Three people were killed when three blasts struck the Afghan city of Jalalabad on Saturday.
At least one was aimed at a Taliban vehicle.
It was the first deadly terrorist attack in Afghanistan since the US withdrew from the country last month.
An official from the health department of Nangarhar province told AFP that three people died and 18 were wounded.
Later on Saturday, two people were injured in Kabul when an explosive device attached to a car was detonated, Afghan news service Etilaatroz reported.
“Sticky bombs” – magnetic explosive devices attached to cars – have been a common method of assassination in Kabul. But the tactic was previously used by terrorists against Afghans working with the internationally backed government, which fell on August 15.
The roadside bombing in Jalalabad was a more common tactic, locals said.
The Taliban stormed to power in mid-August, ousting the internationally recognised government and promising to restore security to the violence-wracked country.
But they have struggled to contain their rivalry with the Afghan ISIS affiliate, IS-Khorasan Province.

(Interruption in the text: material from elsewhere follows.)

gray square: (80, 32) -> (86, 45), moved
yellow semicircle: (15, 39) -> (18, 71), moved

“In one attack, a Taliban vehicle patrolling in Jalalabad was targeted,” a Taliban official who asked not to be named told AFP.

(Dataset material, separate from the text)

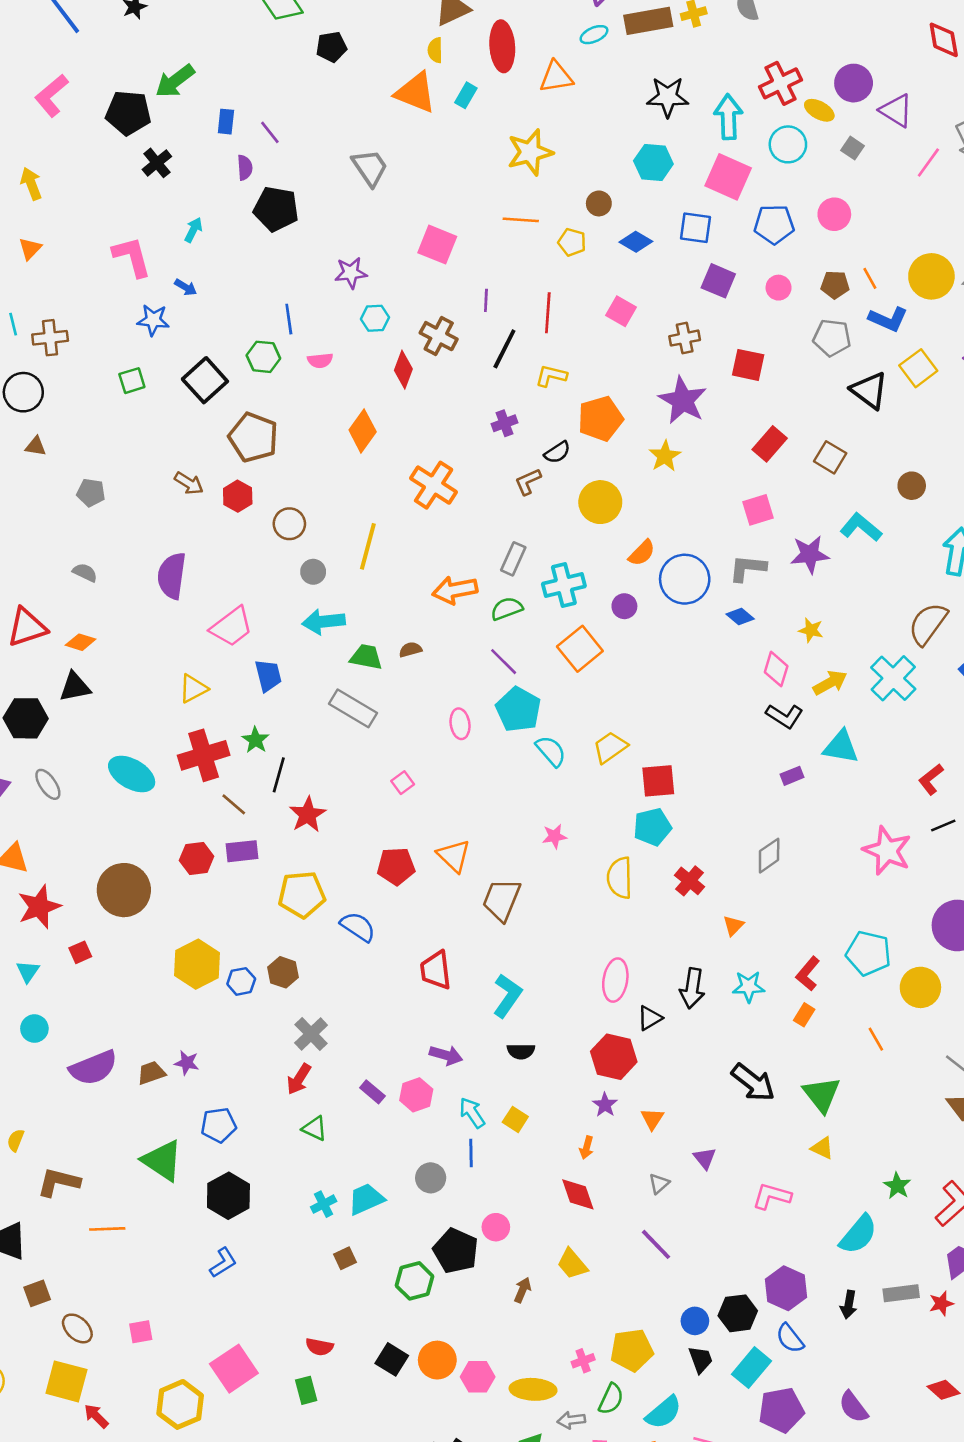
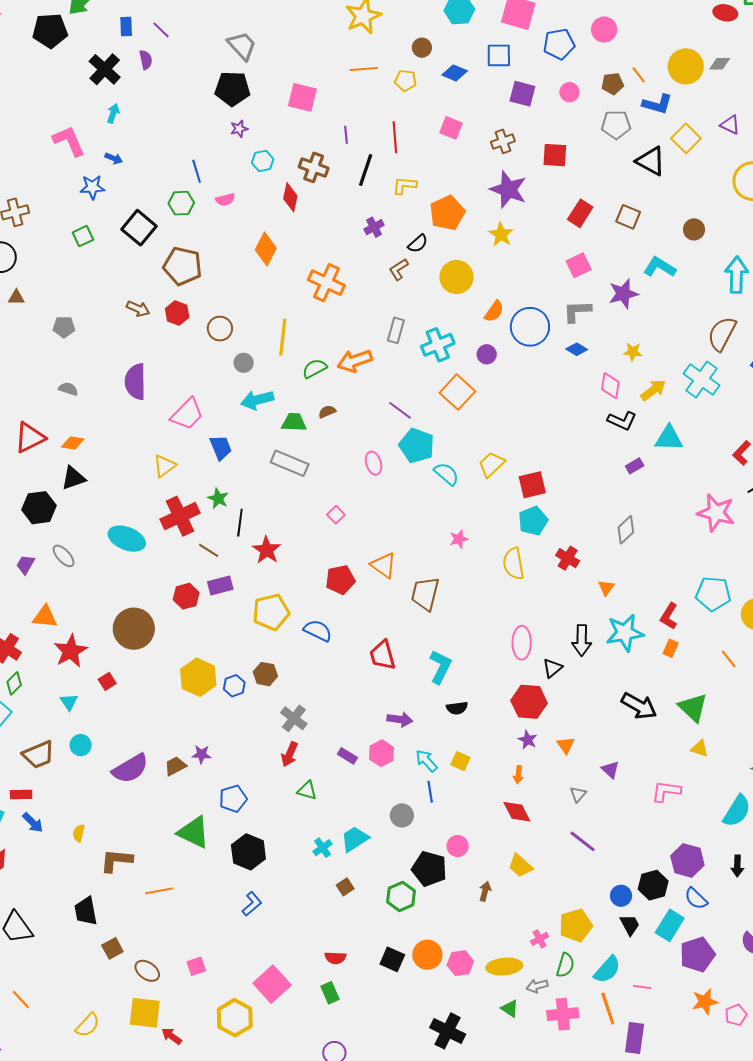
black cross: (157, 163) -> (105, 69), moved, size x1.4
black pentagon: (276, 209) -> (232, 89), moved
purple star: (351, 273) -> (239, 129), size x0.7
green semicircle: (507, 609) -> (315, 369), moved
cyan star: (749, 987) -> (625, 633), size x1.5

“Women and children were among the injured,” he said.
Pictures taken at the site of the blast showed a green pick-up truck bearing a white Taliban flag, surrounded by debris, with armed fighters looking on.
Jalalabad is the capital of Nangarhar, the heartland of the Afghan ISIS affiliate.
Kabul airport attack
IS-K has been active in Afghanistan since about 2015.
On August 26, a bombing outside the gates of Kabul airport killed at least 170 Afghan civilians and 13 US soldiers amid a mass evacuation. The attack was attributed to IS-K.
That bombing led the US to launch a drone strike on a vehicle believed to belong to IS-K.
But the US said on Saturday that its military had been mistaken and that as many as 10 civilians, including seven children, had been killed.
Since the last American soldier left on August 30, Afghanistan has been free of bombs, air strikes and widespread fighting.
The attacks on Saturday suggest the current lull in violence may be only temporary.